Ramos aside, though, it was not a stellar first round for South Florida players.

One year after former American Heritage and University of Miami catcher Zach Collins was the 10th pick in the 2016 draft, no local baseball player was selected among the top 30 picks.

The 2017 draft, which continued late Monday night through 75 picks, will contain 40 rounds and roughly 1,200 players by the time the selections stop on Wednesday.

But here is why the first round is so important: As MLB Network’s Peter Gammons pointed out, 19 of the 50 players who were major-league All-Stars last year were first-rounders.

Monsignor Pace shortstop Jeter Downs, a UM recruit, went to the Cincinnati Reds with a competitive balance pick (No. 32 overall).

American Heritage shortstop of Mark Vientos, who is a Miami Hurricanes recruit, went to the New York Mets in the second round (No. 59 overall).

Mervyl Melendez laughed when asked who was more nervous, him or his son.

“I’m trying not to think about it,” said Melendez, who talked to the Miami Herald just 90 minutes before the start of the draft. “But it’s probably me.

“MJ grabbed a ball and a glove at age 2, and he immediately simulated a catcher’s position.

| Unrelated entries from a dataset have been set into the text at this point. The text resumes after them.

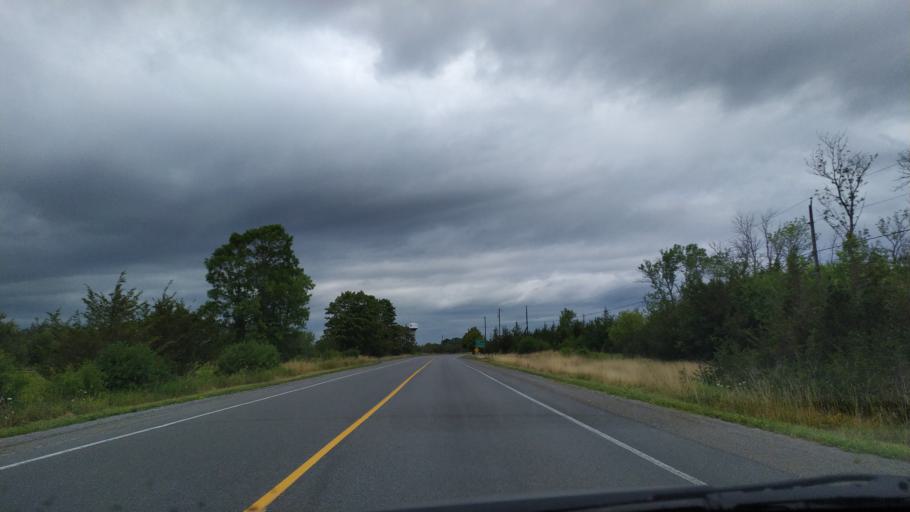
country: CA
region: Ontario
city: Quinte West
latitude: 43.9839
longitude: -77.5140
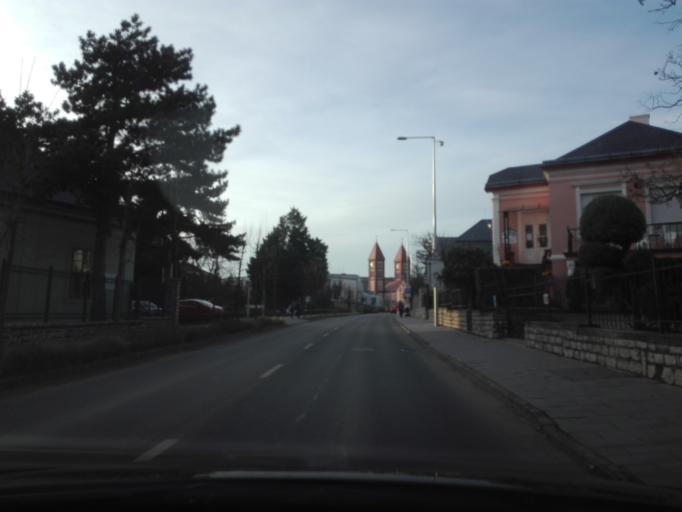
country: HU
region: Veszprem
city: Balatonfured
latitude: 46.9607
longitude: 17.8780
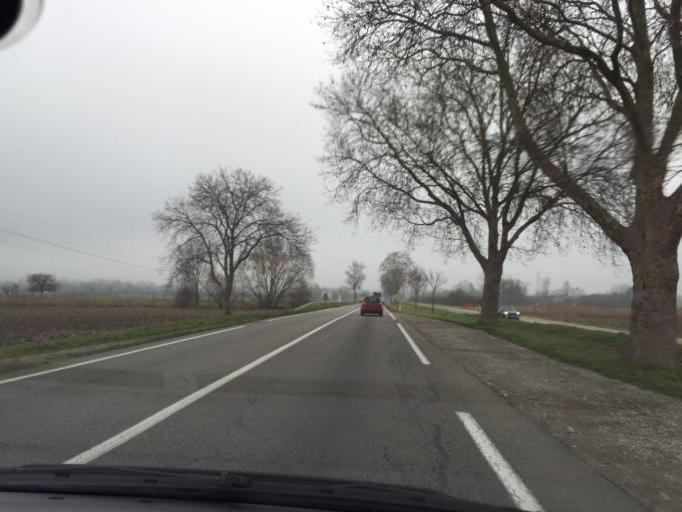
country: FR
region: Alsace
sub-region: Departement du Haut-Rhin
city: Algolsheim
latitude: 48.0117
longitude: 7.5559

He was born to be a catcher I guess.”

Melendez is not only nervous about his son but also about several FIU recruits and a couple of Panthers players.

FIU has three other recruits who are ranked among Baseball America’s top 500 prospects: left-hander Logan Allen (No. 143); right-hander Christian Santana of American Heritage (264); and outfielder Andres Santana of Doral (411).